Das Verwaltungsgericht hat in Bezug auf die Beschwerdeführerin zu 2. eine politische Verfolgung verneint, weil die Behauptung einer Vergewaltigung als gesteigertes Vorbringen der Glaubwürdigkeit der Beschwerdeführerin zu 2. entgegenstehe. Damit hat sich das Verwaltungsgericht über den Vortrag der Beschwerdeführerin zu 2. im Anhörungsverfahren vor dem Bundesamt hinweggesetzt, in dem sie von Anfang an detailliert über körperliche Übergriffe und Misshandlungen berichtet hat, die schon für sich genommen als politische Verfolgung angesehen werden können. Die Beschwerdeführerin zu 2. hat bereits im Anhörungsverfahren gegenüber dem Bundesamt für die Anerkennung ausländischer Flüchtlinge im Einzelnen dargelegt, dass sie von türkischen Sicherheitskräften anlässlich einer Hausdurchsuchung misshandelt worden sei. Sie berichtete, sie sei bei der Hausdurchsuchung im Unterhemd gewesen und von den Soldaten daran gehindert worden, sich umzuziehen. Sie sei als Frau schlecht behandelt worden. Die Soldaten hätten sie ins Schlafzimmer gezerrt und sie geschlagen, weil sie sie hätten vergewaltigen wollen. Ihre Kinder seien in ein anderes Zimmer gebracht worden. Diesen Vortrag ignoriert das Verwaltungsgericht, indem es den behaupteten sexuellen Missbrauch als vom übrigen Vortrag losgelöstes, "den Schwerpunkt der Verfolgung bildendes Ereignis" ansieht, obwohl die erst später gemachte Angabe, wonach ihr das Schlimmste widerfahren sei, was einer Frau passieren könne, an diesen Vortrag anknüpft, und indem es die Glaubwürdigkeit der Beschwerdeführerin zu 2. wegen (verspäteten) gesteigerten Vorbringens in Frage stellt, ohne auf die schon ursprünglich angegebenen Misshandlungen einzugehen.

Bei der Prüfung eines dem Beschwerdeführer zu 1. zustehenden Anspruchs aus § 51 Abs. 1 AuslG hat das Verwaltungsgericht dessen Vorbringen zu seiner politischen Betätigung als unerheblich angesehen.

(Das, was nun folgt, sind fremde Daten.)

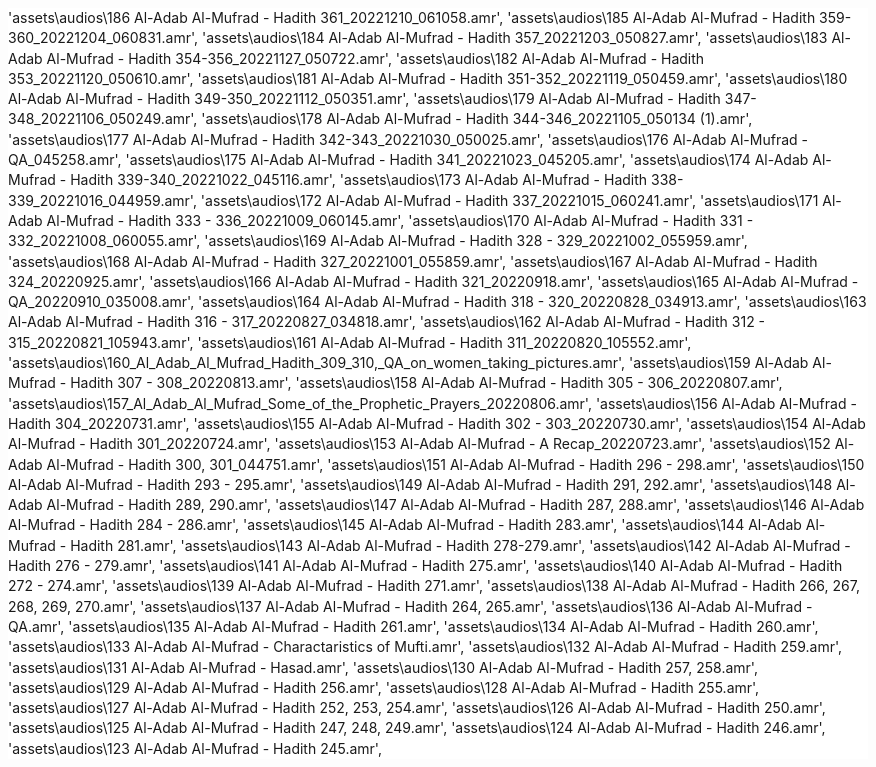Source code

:   'assets\audios\186 Al-Adab Al-Mufrad - Hadith 361_20221210_061058.amr',
  'assets\audios\185 Al-Adab Al-Mufrad - Hadith 359-360_20221204_060831.amr',
  'assets\audios\184 Al-Adab Al-Mufrad - Hadith 357_20221203_050827.amr',
  'assets\audios\183 Al-Adab Al-Mufrad - Hadith 354-356_20221127_050722.amr',
  'assets\audios\182 Al-Adab Al-Mufrad - Hadith 353_20221120_050610.amr',
  'assets\audios\181 Al-Adab Al-Mufrad - Hadith 351-352_20221119_050459.amr',
  'assets\audios\180 Al-Adab Al-Mufrad - Hadith 349-350_20221112_050351.amr',
  'assets\audios\179 Al-Adab Al-Mufrad - Hadith 347-348_20221106_050249.amr',
  'assets\audios\178 Al-Adab Al-Mufrad - Hadith 344-346_20221105_050134 (1).amr',
  'assets\audios\177 Al-Adab Al-Mufrad - Hadith 342-343_20221030_050025.amr',
  'assets\audios\176 Al-Adab Al-Mufrad - QA_045258.amr',
  'assets\audios\175 Al-Adab Al-Mufrad - Hadith 341_20221023_045205.amr',
  'assets\audios\174 Al-Adab Al-Mufrad - Hadith 339-340_20221022_045116.amr',
  'assets\audios\173 Al-Adab Al-Mufrad - Hadith 338-339_20221016_044959.amr',
  'assets\audios\172 Al-Adab Al-Mufrad - Hadith 337_20221015_060241.amr',
  'assets\audios\171 Al-Adab Al-Mufrad - Hadith 333 - 336_20221009_060145.amr',
  'assets\audios\170 Al-Adab Al-Mufrad - Hadith 331 - 332_20221008_060055.amr',
  'assets\audios\169 Al-Adab Al-Mufrad - Hadith 328 - 329_20221002_055959.amr',
  'assets\audios\168 Al-Adab Al-Mufrad - Hadith 327_20221001_055859.amr',
  'assets\audios\167 Al-Adab Al-Mufrad - Hadith 324_20220925.amr',
  'assets\audios\166 Al-Adab Al-Mufrad - Hadith 321_20220918.amr',
  'assets\audios\165 Al-Adab Al-Mufrad - QA_20220910_035008.amr',
  'assets\audios\164 Al-Adab Al-Mufrad - Hadith 318 - 320_20220828_034913.amr',
  'assets\audios\163 Al-Adab Al-Mufrad - Hadith 316 - 317_20220827_034818.amr',
  'assets\audios\162 Al-Adab Al-Mufrad - Hadith 312 - 315_20220821_105943.amr',
  'assets\audios\161 Al-Adab Al-Mufrad - Hadith 311_20220820_105552.amr',
  'assets\audios\160_Al_Adab_Al_Mufrad_Hadith_309_310,_QA_on_women_taking_pictures.amr',
  'assets\audios\159 Al-Adab Al-Mufrad - Hadith 307 - 308_20220813.amr',
  'assets\audios\158 Al-Adab Al-Mufrad - Hadith 305 - 306_20220807.amr',
  'assets\audios\157_Al_Adab_Al_Mufrad_Some_of_the_Prophetic_Prayers_20220806.amr',
  'assets\audios\156 Al-Adab Al-Mufrad - Hadith 304_20220731.amr',
  'assets\audios\155 Al-Adab Al-Mufrad - Hadith 302 - 303_20220730.amr',
  'assets\audios\154 Al-Adab Al-Mufrad - Hadith 301_20220724.amr',
  'assets\audios\153 Al-Adab Al-Mufrad - A Recap_20220723.amr',
  'assets\audios\152 Al-Adab Al-Mufrad - Hadith 300, 301_044751.amr',
  'assets\audios\151 Al-Adab Al-Mufrad - Hadith 296 - 298.amr',
  'assets\audios\150 Al-Adab Al-Mufrad - Hadith 293 - 295.amr',
  'assets\audios\149 Al-Adab Al-Mufrad - Hadith 291, 292.amr',
  'assets\audios\148 Al-Adab Al-Mufrad - Hadith 289, 290.amr',
  'assets\audios\147 Al-Adab Al-Mufrad - Hadith 287, 288.amr',
  'assets\audios\146 Al-Adab Al-Mufrad - Hadith 284 - 286.amr',
  'assets\audios\145 Al-Adab Al-Mufrad - Hadith 283.amr',
  'assets\audios\144 Al-Adab Al-Mufrad - Hadith 281.amr',
  'assets\audios\143 Al-Adab Al-Mufrad - Hadith 278-279.amr',
  'assets\audios\142 Al-Adab Al-Mufrad - Hadith 276 - 279.amr',
  'assets\audios\141 Al-Adab Al-Mufrad - Hadith 275.amr',
  'assets\audios\140 Al-Adab Al-Mufrad - Hadith 272 - 274.amr',
  'assets\audios\139 Al-Adab Al-Mufrad - Hadith 271.amr',
  'assets\audios\138 Al-Adab Al-Mufrad - Hadith 266, 267, 268, 269, 270.amr',
  'assets\audios\137 Al-Adab Al-Mufrad - Hadith 264, 265.amr',
  'assets\audios\136 Al-Adab Al-Mufrad - QA.amr',
  'assets\audios\135 Al-Adab Al-Mufrad - Hadith 261.amr',
  'assets\audios\134 Al-Adab Al-Mufrad - Hadith 260.amr',
  'assets\audios\133 Al-Adab Al-Mufrad - Charactaristics of Mufti.amr',
  'assets\audios\132 Al-Adab Al-Mufrad - Hadith 259.amr',
  'assets\audios\131 Al-Adab Al-Mufrad - Hasad.amr',
  'assets\audios\130 Al-Adab Al-Mufrad - Hadith 257, 258.amr',
  'assets\audios\129 Al-Adab Al-Mufrad - Hadith 256.amr',
  'assets\audios\128 Al-Adab Al-Mufrad - Hadith 255.amr',
  'assets\audios\127 Al-Adab Al-Mufrad - Hadith 252, 253, 254.amr',
  'assets\audios\126 Al-Adab Al-Mufrad - Hadith 250.amr',
  'assets\audios\125 Al-Adab Al-Mufrad - Hadith 247, 248, 249.amr',
  'assets\audios\124 Al-Adab Al-Mufrad - Hadith 246.amr',
  'assets\audios\123 Al-Adab Al-Mufrad - Hadith 245.amr',
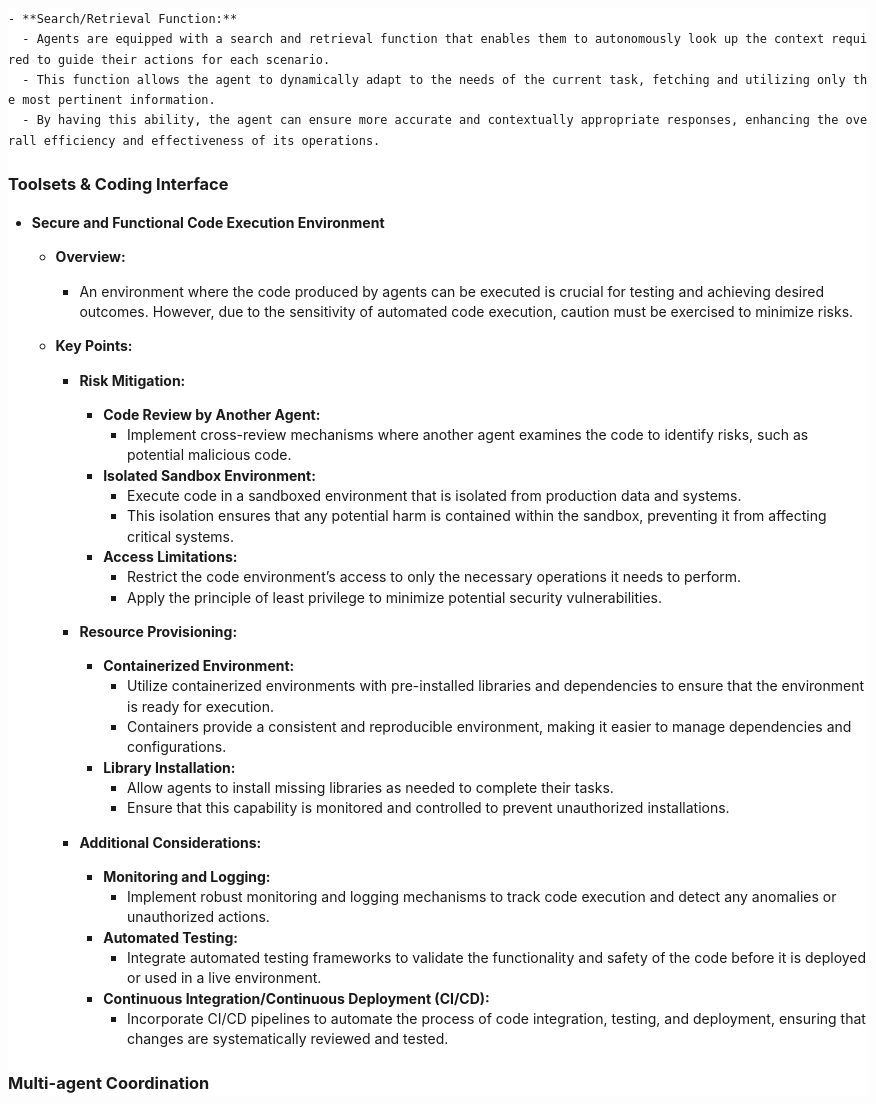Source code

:     - **Search/Retrieval Function:**  
      - Agents are equipped with a search and retrieval function that enables them to autonomously look up the context required to guide their actions for each scenario.  
      - This function allows the agent to dynamically adapt to the needs of the current task, fetching and utilizing only the most pertinent information.  
      - By having this ability, the agent can ensure more accurate and contextually appropriate responses, enhancing the overall efficiency and effectiveness of its operations. 

### Toolsets & Coding Interface  
  
- **Secure and Functional Code Execution Environment**  
  
  - **Overview:**  
    - An environment where the code produced by agents can be executed is crucial for testing and achieving desired outcomes. However, due to the sensitivity of automated code execution, caution must be exercised to minimize risks.  
  
  - **Key Points:**  
    - **Risk Mitigation:**  
      - **Code Review by Another Agent:**  
        - Implement cross-review mechanisms where another agent examines the code to identify risks, such as potential malicious code.  
      - **Isolated Sandbox Environment:**  
        - Execute code in a sandboxed environment that is isolated from production data and systems.  
        - This isolation ensures that any potential harm is contained within the sandbox, preventing it from affecting critical systems.  
      - **Access Limitations:**  
        - Restrict the code environment’s access to only the necessary operations it needs to perform.  
        - Apply the principle of least privilege to minimize potential security vulnerabilities.  
      
    - **Resource Provisioning:**  
      - **Containerized Environment:**  
        - Utilize containerized environments with pre-installed libraries and dependencies to ensure that the environment is ready for execution.  
        - Containers provide a consistent and reproducible environment, making it easier to manage dependencies and configurations.  
      - **Library Installation:**  
        - Allow agents to install missing libraries as needed to complete their tasks.  
        - Ensure that this capability is monitored and controlled to prevent unauthorized installations.  
  
    - **Additional Considerations:**  
      - **Monitoring and Logging:**  
        - Implement robust monitoring and logging mechanisms to track code execution and detect any anomalies or unauthorized actions.  
      - **Automated Testing:**  
        - Integrate automated testing frameworks to validate the functionality and safety of the code before it is deployed or used in a live environment.  
      - **Continuous Integration/Continuous Deployment (CI/CD):**  
        - Incorporate CI/CD pipelines to automate the process of code integration, testing, and deployment, ensuring that changes are systematically reviewed and tested.  

### Multi-agent Coordination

Soweit das Verwaltungsgericht die Behauptung des Beschwerdeführers zu 1., er sei der Unterstützung der PKK verdächtigt worden, als gesteigertes Vorbringen ansieht, fehlt es an der gebotenen Auseinandersetzung damit, dass die Beschwerdeführerin zu 2. dies von Anfang an vorgetragen hat. Die Beschwerdeführerin zu 2. hat bereits in ihrer Anhörung beim Bundesamt für die Anerkennung ausländischer Flüchtlinge ausführlich geschildert, dass die bis zur - zur Vermeidung weiterer Repressalien erfolgten - Ehescheidung gemeinsame Wohnung mehrfach von den Sicherheitskräften durchsucht worden sei, um des Beschwerdeführers zu 1. habhaft zu werden und sie in diesem Zusammenhang erheblichen Übergriffen ausgesetzt gewesen sei. Diesen Vortrag hätte das Verwaltungsgericht insbesondere deshalb einbeziehen müssen, weil es einerseits die vom Beschwerdeführer zu 1. geltend gemachte Gefahr weiterer Repressalien mit der Begründung verneint hat, er könne zu den von der Beschwerdeführerin zu 2. beschriebenen Wohnungsdurchsuchungen seit Ende 1997 aus eigenem Erleben nichts mitteilen, weil er sich nach der Scheidung Ende 1997 nicht mehr in der ehemals gemeinsamen Wohnung aufgehalten habe, und es andererseits in dem die Klage der Beschwerdeführerin zu 2. abweisenden Urteil ausdrücklich offen gelassen hat, ob die Sicherheitskräfte die Wohnung wegen des getrennt lebenden Ehemannes oder allein wegen der Ehefrau durchsucht hätten.